Gerir uma pequena ou média empresa em Portugal implica tomar dezenas de decisões financeiras por semana com informação incompleta. Ao contrário das grandes corporações, que dispõem de departamentos dedicados ao controlo de gestão, o dono de uma PME acumula funções: negoceia com fornecedores, aprova despesas, resolve imprevistos e tenta planear o futuro do negócio. Nesse contexto, controlar os custos operacionais deixa de ser uma tarefa meramente contabilística e torna-se uma questão de sobrevivência e de margem.
O primeiro passo fundamental é perceber para onde vai o dinheiro, separando as despesas em categorias claras como recursos humanos, renda e instalações, tecnologia, marketing, logística e mobilidade. É crucial distinguir entre cortar custos de forma indiscriminada, o que traz consequências negativas, e otimizar custos, que consiste em obter o mesmo ou melhor resultado gastando menos. A renegociação de contratos, a automatização de tarefas repetitivas ou a consolidação de pagamentos são exemplos de otimização que não comprometem a operação.
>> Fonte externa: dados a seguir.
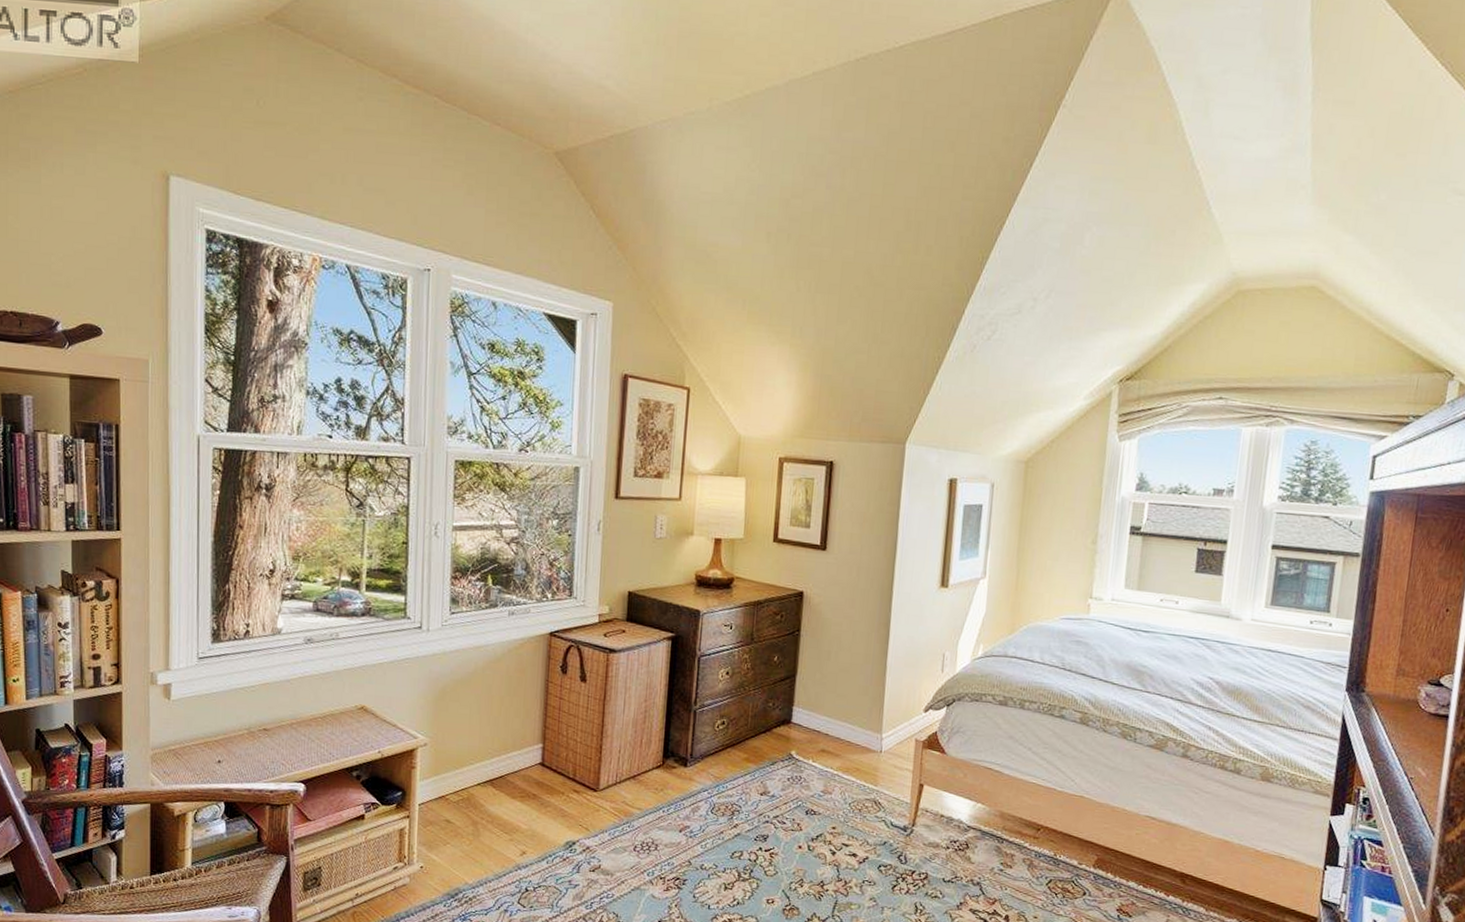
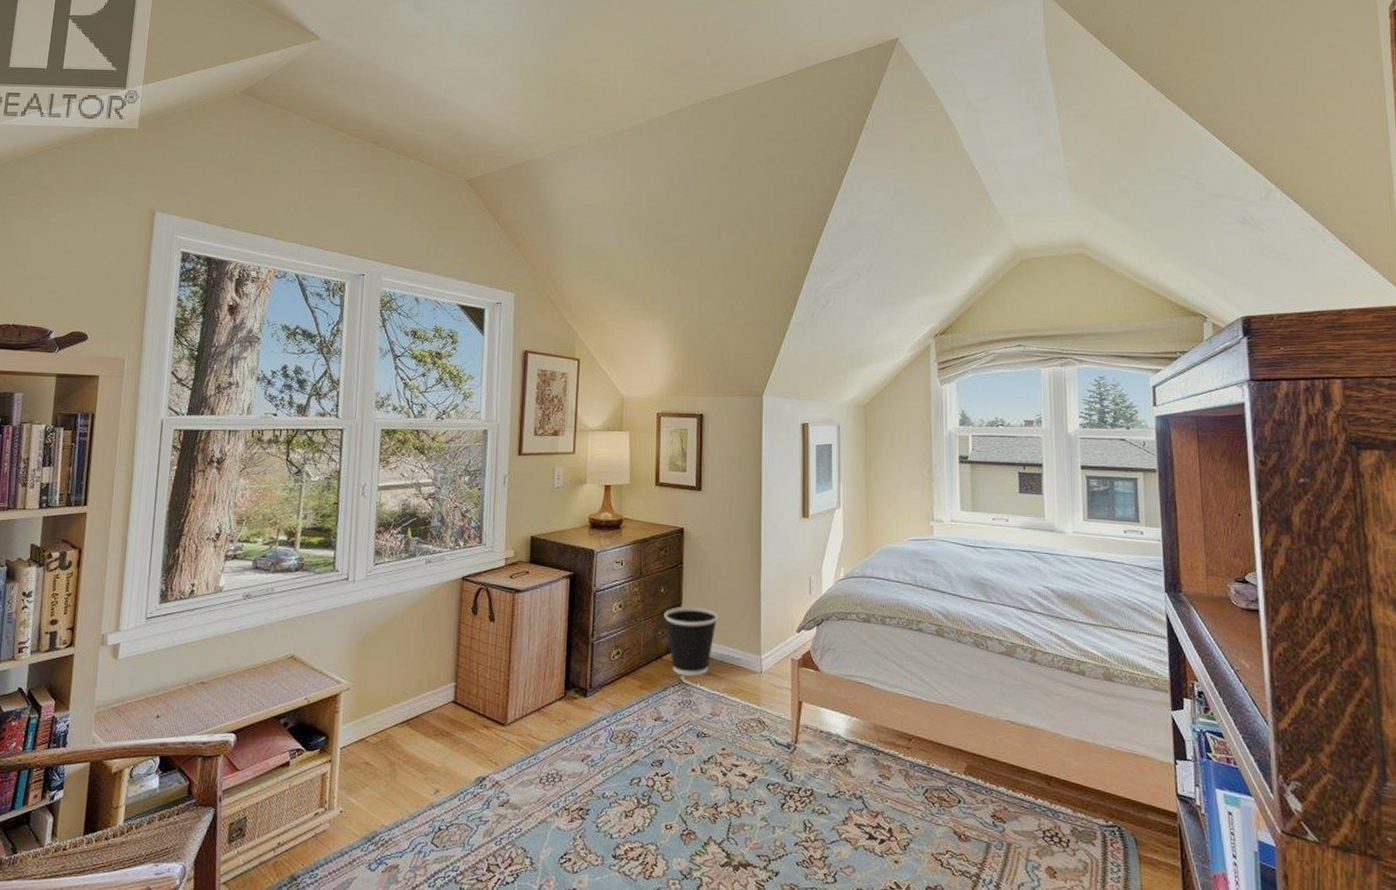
wastebasket: none [776,677,837,752] -> present [664,606,718,676]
Para negócios que dependem de veículos, o combustível representa uma das maiores fatias de custo variável. Portugal situa-se sistematicamente acima da média da União Europeia na tributação do gasóleo, o que reduz a competitividade logística. Segundo dados da Confederacão Empresarial de Portugal, a maioria das empresas industriais e logísticas identifica a subida dos custos de combustível como o principal fator de erosão das margens. Instrumentos como cartões de combustível permitem consolidar abastecimentos em faturas detalhadas, definir limites por condutor e monitorizar consumos anómalos.
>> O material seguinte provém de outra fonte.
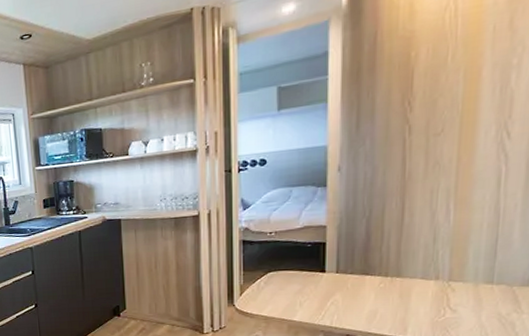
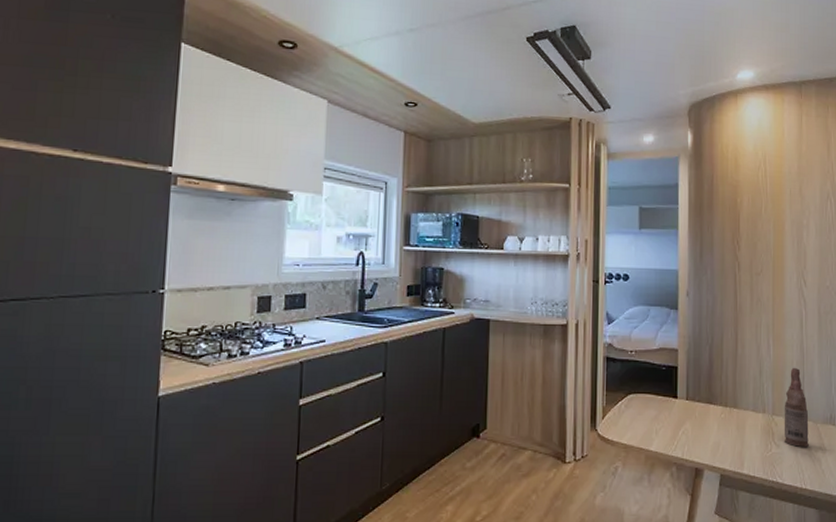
bottle: none [463,230,501,311] -> present [784,367,809,447]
A redução de custos operacionais passa também pelos processos e pelas pessoas. Muitos desperdícios nascem de processos mal desenhados, como tarefas duplicadas ou aprovações demoradas. Uma equipa que compreende o rationale das medidas de contenção colabora mais do que uma que apenas recebe ordens. O conselho prático é simples: reunir três meses de despesas, identificar as cinco maiores rubricas, concentrar esforços numa delas e medir resultados ao fim de um trimestre. A gestão de custos numa PME é um exercício contínuo e a clareza sobre o que se gasta constitui, muitas vezes, a verdadeira vantagem competitiva.